* [PROBLEM TO SOLVE]:
From the first line to the last, print the records exactly.

TASK INPUT Block Start

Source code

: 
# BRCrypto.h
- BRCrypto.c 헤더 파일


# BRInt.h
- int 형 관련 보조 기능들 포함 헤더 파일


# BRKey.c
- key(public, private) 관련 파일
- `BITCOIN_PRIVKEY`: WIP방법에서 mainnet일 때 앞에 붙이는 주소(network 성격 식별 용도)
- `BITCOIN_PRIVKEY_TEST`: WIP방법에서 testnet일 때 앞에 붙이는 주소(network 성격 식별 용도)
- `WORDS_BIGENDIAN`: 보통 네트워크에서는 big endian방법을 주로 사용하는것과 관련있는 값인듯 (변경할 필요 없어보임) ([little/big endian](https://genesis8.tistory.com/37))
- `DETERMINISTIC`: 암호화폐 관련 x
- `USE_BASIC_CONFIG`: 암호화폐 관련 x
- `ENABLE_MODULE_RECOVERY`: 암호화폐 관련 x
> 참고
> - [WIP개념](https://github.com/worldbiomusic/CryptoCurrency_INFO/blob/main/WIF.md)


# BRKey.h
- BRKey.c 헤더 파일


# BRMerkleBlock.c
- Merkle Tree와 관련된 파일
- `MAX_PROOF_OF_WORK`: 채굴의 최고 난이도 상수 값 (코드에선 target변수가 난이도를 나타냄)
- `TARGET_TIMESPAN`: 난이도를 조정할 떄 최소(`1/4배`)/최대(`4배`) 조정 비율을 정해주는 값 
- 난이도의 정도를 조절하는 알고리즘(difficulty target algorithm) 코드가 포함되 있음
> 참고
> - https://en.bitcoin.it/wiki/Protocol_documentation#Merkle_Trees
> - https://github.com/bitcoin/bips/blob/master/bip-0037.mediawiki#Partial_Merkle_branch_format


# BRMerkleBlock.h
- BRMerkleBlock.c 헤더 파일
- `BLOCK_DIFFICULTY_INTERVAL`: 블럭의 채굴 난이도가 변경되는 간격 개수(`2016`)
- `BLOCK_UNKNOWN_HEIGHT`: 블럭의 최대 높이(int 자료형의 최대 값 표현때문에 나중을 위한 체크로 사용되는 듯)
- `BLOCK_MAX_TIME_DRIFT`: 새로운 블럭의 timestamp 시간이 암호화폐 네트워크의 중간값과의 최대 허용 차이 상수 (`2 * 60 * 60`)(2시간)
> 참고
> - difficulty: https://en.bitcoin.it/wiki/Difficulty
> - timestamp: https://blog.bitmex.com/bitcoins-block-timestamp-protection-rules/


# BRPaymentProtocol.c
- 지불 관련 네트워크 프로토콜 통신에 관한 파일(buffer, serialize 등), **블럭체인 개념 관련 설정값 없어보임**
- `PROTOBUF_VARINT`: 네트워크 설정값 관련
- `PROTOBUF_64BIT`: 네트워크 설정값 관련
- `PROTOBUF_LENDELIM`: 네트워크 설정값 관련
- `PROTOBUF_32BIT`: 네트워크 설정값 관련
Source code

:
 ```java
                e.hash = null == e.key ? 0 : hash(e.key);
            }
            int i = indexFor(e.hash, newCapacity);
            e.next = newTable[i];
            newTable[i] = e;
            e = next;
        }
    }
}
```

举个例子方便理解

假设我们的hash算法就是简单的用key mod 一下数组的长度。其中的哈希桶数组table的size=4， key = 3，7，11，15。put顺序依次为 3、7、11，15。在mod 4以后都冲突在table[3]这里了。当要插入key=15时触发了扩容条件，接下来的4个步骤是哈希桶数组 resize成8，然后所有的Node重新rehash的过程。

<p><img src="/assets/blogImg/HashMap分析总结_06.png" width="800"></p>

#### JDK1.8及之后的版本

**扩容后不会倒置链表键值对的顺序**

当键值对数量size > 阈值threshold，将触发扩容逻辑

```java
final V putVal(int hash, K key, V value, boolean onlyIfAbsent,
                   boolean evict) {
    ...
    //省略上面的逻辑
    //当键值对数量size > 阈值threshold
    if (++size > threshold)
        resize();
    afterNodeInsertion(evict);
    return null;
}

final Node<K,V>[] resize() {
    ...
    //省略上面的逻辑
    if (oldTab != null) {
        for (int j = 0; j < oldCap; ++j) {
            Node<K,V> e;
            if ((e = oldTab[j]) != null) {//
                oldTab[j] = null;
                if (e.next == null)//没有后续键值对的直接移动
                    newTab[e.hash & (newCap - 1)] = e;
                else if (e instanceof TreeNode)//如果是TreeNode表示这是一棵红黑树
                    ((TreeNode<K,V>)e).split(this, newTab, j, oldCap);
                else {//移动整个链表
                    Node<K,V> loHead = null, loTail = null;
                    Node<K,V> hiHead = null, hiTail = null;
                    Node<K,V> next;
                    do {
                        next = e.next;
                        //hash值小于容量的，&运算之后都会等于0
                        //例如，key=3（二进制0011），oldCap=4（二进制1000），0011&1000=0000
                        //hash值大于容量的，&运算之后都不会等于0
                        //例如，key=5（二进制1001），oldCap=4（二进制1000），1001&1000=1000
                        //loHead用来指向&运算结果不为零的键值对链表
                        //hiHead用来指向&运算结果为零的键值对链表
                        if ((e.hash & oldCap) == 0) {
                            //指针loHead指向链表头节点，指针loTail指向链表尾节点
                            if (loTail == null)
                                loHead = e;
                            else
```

TASK INPUT Block End

* [SOLUTION TO THE EXERCISE]:
Source code

: 
# BRCrypto.h
- BRCrypto.c 헤더 파일


# BRInt.h
- int 형 관련 보조 기능들 포함 헤더 파일


# BRKey.c
- key(public, private) 관련 파일
- `BITCOIN_PRIVKEY`: WIP방법에서 mainnet일 때 앞에 붙이는 주소(network 성격 식별 용도)
- `BITCOIN_PRIVKEY_TEST`: WIP방법에서 testnet일 때 앞에 붙이는 주소(network 성격 식별 용도)
- `WORDS_BIGENDIAN`: 보통 네트워크에서는 big endian방법을 주로 사용하는것과 관련있는 값인듯 (변경할 필요 없어보임) ([little/big endian](https://genesis8.tistory.com/37))
- `DETERMINISTIC`: 암호화폐 관련 x
- `USE_BASIC_CONFIG`: 암호화폐 관련 x
- `ENABLE_MODULE_RECOVERY`: 암호화폐 관련 x
> 참고
> - [WIP개념](https://github.com/worldbiomusic/CryptoCurrency_INFO/blob/main/WIF.md)


# BRKey.h
- BRKey.c 헤더 파일


# BRMerkleBlock.c
- Merkle Tree와 관련된 파일
- `MAX_PROOF_OF_WORK`: 채굴의 최고 난이도 상수 값 (코드에선 target변수가 난이도를 나타냄)
- `TARGET_TIMESPAN`: 난이도를 조정할 떄 최소(`1/4배`)/최대(`4배`) 조정 비율을 정해주는 값 
- 난이도의 정도를 조절하는 알고리즘(difficulty target algorithm) 코드가 포함되 있음
> 참고
> - https://en.bitcoin.it/wiki/Protocol_documentation#Merkle_Trees
> - https://github.com/bitcoin/bips/blob/master/bip-0037.mediawiki#Partial_Merkle_branch_format


# BRMerkleBlock.h
- BRMerkleBlock.c 헤더 파일
- `BLOCK_DIFFICULTY_INTERVAL`: 블럭의 채굴 난이도가 변경되는 간격 개수(`2016`)
- `BLOCK_UNKNOWN_HEIGHT`: 블럭의 최대 높이(int 자료형의 최대 값 표현때문에 나중을 위한 체크로 사용되는 듯)
- `BLOCK_MAX_TIME_DRIFT`: 새로운 블럭의 timestamp 시간이 암호화폐 네트워크의 중간값과의 최대 허용 차이 상수 (`2 * 60 * 60`)(2시간)
> 참고
> - difficulty: https://en.bitcoin.it/wiki/Difficulty
> - timestamp: https://blog.bitmex.com/bitcoins-block-timestamp-protection-rules/


# BRPaymentProtocol.c
- 지불 관련 네트워크 프로토콜 통신에 관한 파일(buffer, serialize 등), **블럭체인 개념 관련 설정값 없어보임**
- `PROTOBUF_VARINT`: 네트워크 설정값 관련
- `PROTOBUF_64BIT`: 네트워크 설정값 관련
- `PROTOBUF_LENDELIM`: 네트워크 설정값 관련
- `PROTOBUF_32BIT`: 네트워크 설정값 관련
Source code

:
 ```java
                e.hash = null == e.key ? 0 : hash(e.key);
            }
            int i = indexFor(e.hash, newCapacity);
            e.next = newTable[i];
            newTable[i] = e;
            e = next;
        }
    }
}
```

举个例子方便理解

假设我们的hash算法就是简单的用key mod 一下数组的长度。其中的哈希桶数组table的size=4， key = 3，7，11，15。put顺序依次为 3、7、11，15。在mod 4以后都冲突在table[3]这里了。当要插入key=15时触发了扩容条件，接下来的4个步骤是哈希桶数组 resize成8，然后所有的Node重新rehash的过程。

<p><img src="/assets/blogImg/HashMap分析总结_06.png" width="800"></p>

#### JDK1.8及之后的版本

**扩容后不会倒置链表键值对的顺序**

当键值对数量size > 阈值threshold，将触发扩容逻辑

```java
final V putVal(int hash, K key, V value, boolean onlyIfAbsent,
                   boolean evict) {
    ...
    //省略上面的逻辑
    //当键值对数量size > 阈值threshold
    if (++size > threshold)
        resize();
    afterNodeInsertion(evict);
    return null;
}

final Node<K,V>[] resize() {
    ...
    //省略上面的逻辑
    if (oldTab != null) {
        for (int j = 0; j < oldCap; ++j) {
            Node<K,V> e;
            if ((e = oldTab[j]) != null) {//
                oldTab[j] = null;
                if (e.next == null)//没有后续键值对的直接移动
                    newTab[e.hash & (newCap - 1)] = e;
                else if (e instanceof TreeNode)//如果是TreeNode表示这是一棵红黑树
                    ((TreeNode<K,V>)e).split(this, newTab, j, oldCap);
                else {//移动整个链表
                    Node<K,V> loHead = null, loTail = null;
                    Node<K,V> hiHead = null, hiTail = null;
                    Node<K,V> next;
                    do {
                        next = e.next;
                        //hash值小于容量的，&运算之后都会等于0
                        //例如，key=3（二进制0011），oldCap=4（二进制1000），0011&1000=0000
                        //hash值大于容量的，&运算之后都不会等于0
                        //例如，key=5（二进制1001），oldCap=4（二进制1000），1001&1000=1000
                        //loHead用来指向&运算结果不为零的键值对链表
                        //hiHead用来指向&运算结果为零的键值对链表
                        if ((e.hash & oldCap) == 0) {
                            //指针loHead指向链表头节点，指针loTail指向链表尾节点
                            if (loTail == null)
                                loHead = e;
                            else
```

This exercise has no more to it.